Bangladesh observes World Teachers’ Day today, in the backdrop of low pay continuing to encourage the talented among the young primary teachers to quit teaching for better paid jobs.
Poor pay remains a major cause of declining standards of primary education, which is supposed to shape the young learners across the country.
Young Honours graduates and Master’s degree holders, appointed in primary schools, government or private, keep looking for better paid jobs, worried educationists said.
Approximately 40 per cent of the teachers leave the profession within five years of recruitment and the talented among them quit even earlier,’ Bangladesh Primary Teachers’ Association general secretary BM Asad Ullah said.
The entry point pay for an assistant teacher, fresh out of university, with an Honours graduation or a Master’s degree, is equivalent to that of a government employee in the 16th grade of the national pay scale, just one slab above a class IV employee, he said.
A trained assistant teacher in government primary schools gets Tk 4,700 a month as basic pay, but an assistant teacher without training gets Tk 4,500, a trained head teacher gets Tk 5,500, but a head teacher without training gets Tk 5,300 plus 60 per cent of basic as house rent allowance in the cities and 45 per cent in the rural areas, said Asad Ullah, who is also the head teacher of Bangshal Government Night Primary School in the capital.
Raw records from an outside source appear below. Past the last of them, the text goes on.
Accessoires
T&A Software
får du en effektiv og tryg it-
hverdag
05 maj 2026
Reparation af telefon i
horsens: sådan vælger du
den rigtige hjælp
A primary teacher is also entitled to get Tk 700 a month as medical allowances and Tk 150 as meal allowance plus Tk 150 as conveyance allowance in the cities, he said.
Teachers said that the situation was even worse in many privately run primary schools.
At the entry point, a teacher in the primary section institutions like privately run Moniza Rahman Girls’ School and College at Gendaria in the capital city gets a monthly consolidated pay of Tk 2,000, they said.
A teacher of English and Mathematics in a privately run school gets Tk 3,500 a month, they said.
Teachers said that many privately run primary schools ignore with impunity a government directive that set a teacher’s minimum pay at Tk 4,500 a month.
Low pay mainly compels teachers to go for private
tuitions, writing guide-books or other parallel jobs, said Matia Begum, assistant teacher of Ahmedbagh Adarsha High School in the city.
Bangladesh Teachers’ Association president Mohammad Azizul Islam said that privately run schools do not pay annual increments, time scale, medial allowance, festival allowance, pension or gratuity to teachers.
‘We get a monthly house rent allowance of Tk 100 which is good for nothing,’ said Azizul Islam, also a former head teacher of Community Centre Adarsha High School at Tejgaon Industrial Area in the city.
The association leaders requested the government to immediately announce a separate pay scale for the teachers according to their qualifications to remove the gross discrepancies in the pay structure and also to raise their dignity in the society.
‘It is not at all acceptable that the society would deprive only the teachers when the others would enjoy all privileges and advantages,’ said eminent educationist, Professor Emeritus Sirajul Islam Chowdhury.
He described it as regrettable that the teachers had been relegated to become an under-privileged class.
He said that much of unnecessary expenditure on civil and military bureaucracy and on elected representatives could be diverted to improve the ailing education system and to ensure fundamental needs of the teachers.
Prof Sirajul Islam Chowdhury suggested that the teachers have to be provided with an acceptable standard of living.
The director general of Secondary and Higher Education Mohammad Noman-ur-Rashid said that the National Education Policy, now under process, proposed a separate pay scale for teachers.
He said once the new policy was adopted the separate scale would be implemented gradually.